§ **Your objective**
Write the next part of the camping trip narrative below, continuing from its final sentence.

§ **Reading passage**
We arrive late afternoon on Friday and are greeted at the sign-in kiosk by John, the camp host, who has been here for 20 years.  We met him on our first trip to this campground at least 12 years ago and as always, find him to be friendly and welcoming.  We are sad to hear that he will be leaving Three Rivers in May.  Very unfriendly federal regulations are changing the way things have been done, so John and his family will be moving on after all these years of service.

We get the Pony (our small pop-up made by the Palomino Company) set up before dark

Pony is Set Up
Pony is Set Up

and soon the interior is arranged with sleeping quarters at one end, food, dishes, clothing, books, and laptops on the other end.  In the middle are our table and benches, stove, and sink.  We are set for a comfortable weekend.

The evening passes quickly with journal writing (me), studying (Clifford), and dinner.  Before we head to bed, we spend a little time poring over the Adventure Atlas, seeing the many tiny green tents that indicate places we might want to visit someday.

Saturday morning, as the first light of the day wakens me, I get up, pull sweats on and a long coat, grab my camera, and head out the door.  I first go down to the creek and am delighted to find water flowing.

§ **Provided material**
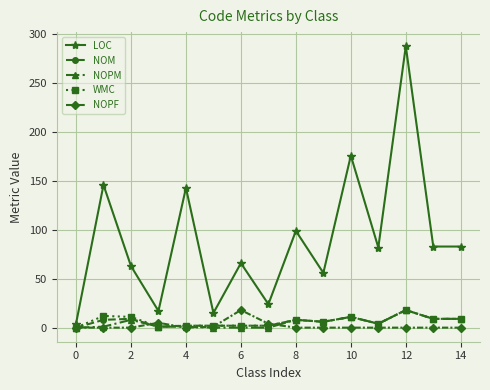

True or false: LOC has more than 1 interior local peaks.

True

§ **Exercise answer**
The Creek Still Flows
The Creek Still Flows

A year ago Thanksgiving when we were here, the creek had all but dried up, thanks (but no thanks) to the drought in New Mexico.  I tromp along the rock-strewn creek, crisscrossing by stepping from boulder to boulder, taking photos of reflections on the pools.

Reflections on the Creek
Reflections on the Creek

During spring run-off, the creek has more water and is actively tumbling over its rock bed, but now, it is a series of little pools connected by a gently meandering stream of water.

Then I follow a little-used gated road up to the top of a nearby hill.  From here I have a great view all around:  the White Mountain Wilderness to the east immediately behind the campground,

White Mountain Wilderness
White Mountain Wilderness

the yucca-covered hill to the north; across the Tularosa Basin to the west are the San Andres Mountains –  the barely-discernible pale strip at their base is White Sands Monument and Missile Range, while south looks at the foothills of the Sacramento Mountains across the plains toward Tularosa and Alamogordo.  I am hoping to get some light on the mountains as the sun clears the ridge, but the sun is hidden behind a dense overcast when it rises from behind the mountain top.  After a while I head back down, picking up a few dry twigs in case I decide to have a campfire later in the day.

Back at camp, Clifford is up and we chat with John about things we see going on in this country that could cause civil unrest, unless complacency wins out.  After breakfast, we work on our projects before heading out for a hike.  We hike into the wilderness, going in maybe a mile or so, enjoying the mild temperatures, the sprinkle of rain, the wildness of the landscape.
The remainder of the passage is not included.